Studio album by Soraya Arnelas
- Released: September 27, 2010
- Recorded: 2010
- Genre: Dance; pop; electropop; Europop;
- Length: 41:07
- Label: Sony Music Entertainment
- Producer: Soraya Arnelas; Juan Magan; Antoine Clamaran; TeeandGee; Toni Ten; Brian Cross;

Soraya Arnelas chronology
| Sin Miedo (2008) | Dreamer (2010) |  |

Singles from Dreamer
- "Live Your Dreams" Released: March 22, 2009; "Dreamer" Released: February 7, 2011;

= Dreamer (Soraya Arnelas album) =

Album of Spanish singer Soraya Arnelas

Dreamer is the fifth album by Spanish singer Soraya Arnelas released in Spain on September 27, 2010, by Sony Music.

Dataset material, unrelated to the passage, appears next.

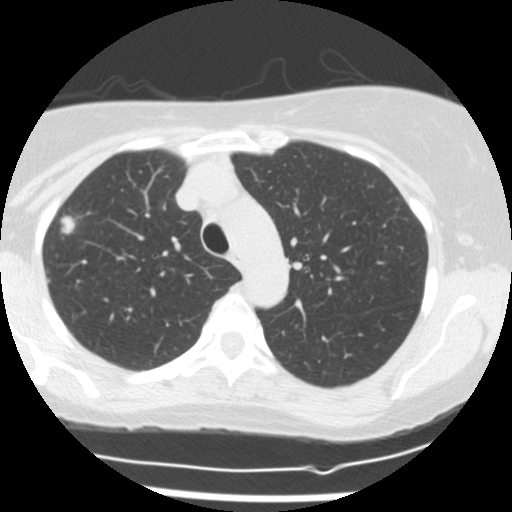
Chest CT (low-dose screening protocol), one axial image. Baseline screening round. Lung window (W 1500 / L -600 HU). 2.5 mm slice thickness. Slice 44 of 160 in the series. 512 × 512 image matrix, field of view 300 × 300 mm. Female participant, aged 58 years at enrolment. Former smoker at enrolment.
Lesion marked by an expert reader, box from (x=43, y=203) to (x=92, y=240) px. The exam's reader record, not a measurement of the box and not confirmed to be the same lesion: non-calcified nodule or mass ≥4 mm, right upper lobe, 12 × 9 mm, spiculated (stellate) margins, soft tissue attenuation.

It was her first album for the label and took six months to complete. Musically, it incorporates elements of Europop.

== Track listing ==

| No. | Title | Writer(s) | Length |
|---|---|---|---|
| 1. | "Dreamer" | Paul Brandoli | 3:30 |
| 2. | "Failing Me (Runaway)" | Steve Robson, Lucie Silvas | 3:13 |
| 3. | "Give You Up" | Lisa Rose, Juan Magan | 3:09 |
| 4. | "Ticking All The Boxes" | Sam McCarthy | 3:40 |
| 5. | "I Got You" | Dionisio Gómez Verdú | 3:33 |
| 6. | "You've Got The Music" | Jordi Garrido, Iván Torrent | 3:43 |
| 7. | "Electric Girl" | Serhat Bedük | 3:03 |
| 8. | "Twilight" | Hanne Sørvaag | 3:57 |
| 9. | "Live Your Dreams" (Feat. Antoine Clamaran) | Duane Harden, Antoine Clamaran | 3:21 |
| 10. | "In My Blood" | Thomas J. Heyerdahl | 3:08 |
| 11. | "Close To Me" | Ángel David López Álvarez | 7:11 |

==Charts==
Dreamer spent a total of 19 weeks on albums chart in Spain, peaking at number eight from sales in its first week of release.